Charmoula Grilled Chicken Sandwiches


Sisters Meave and Faye McAuliffe run Bread & Water, a Venice Beach catering company. The chicken gets a flavor boost from charmoula, a versatile marinade. “I make extra to use as a dip,” says Meave.

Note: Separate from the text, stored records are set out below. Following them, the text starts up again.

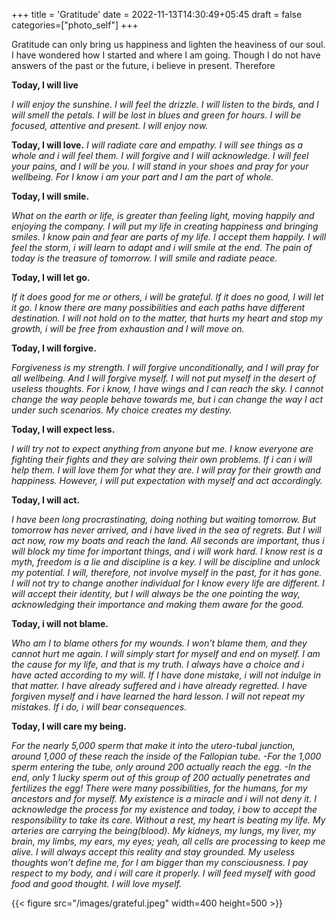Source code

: +++
title = 'Gratitude'
date = 2022-11-13T14:30:49+05:45
draft = false
categories=["photo_self"]
+++


Gratitude can only bring us happiness and lighten the heaviness of our soul. I have wondered how I started and where I am going. Though I do not have answers of the past or the future, i believe in present. Therefore

**Today, I will live**

_I will enjoy the sunshine. I will feel the drizzle. I will listen to the birds, and I will smell the petals. I will be lost in blues and green for hours. I will be focused, attentive and present. I will enjoy now._

**Today, I will love.**
_I will radiate care and empathy. I will see things as a whole and i will feel them. I will forgive and I will acknowledge. I will feel your pains, and I will be you. I will stand in your shoes and pray for your wellbeing. For I know i am your part and I am the part of whole._

**Today, I will smile.**

*What on the earth or life, is greater than feeling light, moving happily and enjoying the company. I will put my life in creating happiness and bringing smiles. I know pain and fear are parts of my life. I accept them happily. I will feel the storm, i will learn to adapt and i will smile at the end. The pain of today is the treasure of tomorrow. I will smile and radiate peace.*

**Today, I will let go.**

*If it does good for me or others, i will be grateful. If it does no good, I will let it go. I know there are many possibilities and each paths have different destination. I will not hold on to the matter, that hurts my heart and stop my growth, i will be free from exhaustion and I will move on.*

**Today, I will forgive.**

*Forgiveness is my strength. I will forgive unconditionally, and I will pray for all wellbeing. And I will forgive myself. I will not put myself in the desert of useless thoughts. For i know, I have wings and I can reach the sky. I cannot change the way people behave towards me, but i can change the way I act under such scenarios. My choice creates my destiny.*

**Today, I will expect less.**

*I will try not to expect anything from anyone but me. I know everyone are fighting their fights and they are solving their own problems. If i can i will help them. I will love them for what they are. I will pray for their growth and happiness. However, i will put expectation with myself and act accordingly.*

**Today, I will act.**

_I have been long procrastinating, doing nothing but waiting tomorrow. But tomorrow has never arrived, and i have lived in the sea of regrets. But I will act now, row my boats and reach the land. All seconds are important, thus i will block my time for important things, and i will work hard. I know rest is a myth, freedom is a lie and discipline is a key. I will be discipline and unlock my potential._
_I will, therefore, not involve myself in the past, for it has gone. I will not try to change another individual for I know every life are different. I will accept their identity, but I will always be the one pointing the way, acknowledging their importance and making them aware for the good._

**Today, i will not blame.**

_Who am I to blame others for my wounds. I won’t blame them, and they cannot hurt me again. I will simply start for myself and end on myself. I am the cause for my life, and that is my truth. I always have a choice and i have acted according to my will. If I have done mistake, i will not indulge in that matter. I have already suffered and i have already regretted. I have forgiven myself and i have learned the hard lesson. I will not repeat my mistakes. If i do, i will bear consequences._

**Today, I will care my being.**

_For the nearly 5,000 sperm that make it into the utero-tubal junction, around 1,000 of these reach the inside of the Fallopian tube. -For the 1,000 sperm entering the tube, only around 200 actually reach the egg. -In the end, only 1 lucky sperm out of this group of 200 actually penetrates and fertilizes the egg!_
_There were many possibilities, for the humans, for my ancestors and for myself. My existence is a miracle and i will not deny it. I acknowledge the process for my existence and today, i bow to accept the responsibility to take its care. Without a rest, my heart is beating my life. My arteries are carrying the being(blood). My kidneys, my lungs, my liver, my brain, my limbs, my ears, my eyes; yeah, all cells are processing to keep me alive. I will always accept this reality and stay grounded. My useless thoughts won’t define me, for I am bigger than my consciousness. I pay respect to my body, and i will care it properly. I will feed myself with good food and good thought. I will love myself._

{{< figure src="/images/grateful.jpeg" width=400 height=500 >}}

  • 1/4 cup extra-virgin olive oil
  • 2 tablespoons lemon juice
  • 1 teaspoon kosher salt, divided
  • 1/4 teaspoon pepper
  • 1/4 teaspoon ground cumin
  • 1 teaspoon smoked Spanish paprika
  • 1 garlic clove, minced
  • 1/4 cup chopped cilantro
  • 4 boned, skinned chicken thighs (about 1 lb. total)
  • 1/4 cup mayonnaise
  • 1/4 cup roasted red peppers, drained and chopped
  • 4 ciabatta rolls (each 4 oz.), split
  • 2 cups arugula

Nutritional Information

  • Calories 691
  • Caloriesfromfat 40%
  • Protein 36g
  • Fat 31g
  • Satfat 5.2g
  • Carbohydrate 67g
  • Fiber 3.3g
  • Sodium 1149mg
  • Cholesterol 99mg

How to Make It

Step 1


Mix oil, lemon juice, 1/2 tsp. salt, the spices, garlic, and cilantro together in a medium bowl. Set aside 1/4 cup of the marinade. Add chicken to bowl, turning to coat evenly. Let chicken marinate, chilled, at least 30 minutes and up to 4 hours.

Step 2

Blend mayonnaise, red peppers, and remaining 1/2 tsp. salt in a food processor until smooth, about 1 minute. Chill until ready to use.

Step 3

Prepare grill for high heat (450° to 550°). Brush bottom halves of each roll with 1 tbsp. of reserved marinade mixture. Cook chicken, turning once, until grill marks appear and meat is cooked through, 7 to 10 minutes. Grill rolls cut side down until warmed and grill marks appear, about 2 minutes. Let both cool.

Step 4

To assemble: Set 1 chicken thigh onto bottom half of 1 roll. Spread 2 tbsp. mayo onto cut side of top half. Sprinkle with 1/2 cup arugula and set top of roll on chicken.

Step 5

Make ahead: Wrap well in plastic wrap and chill overnight. Or make through step 3, then assemble at the last minute.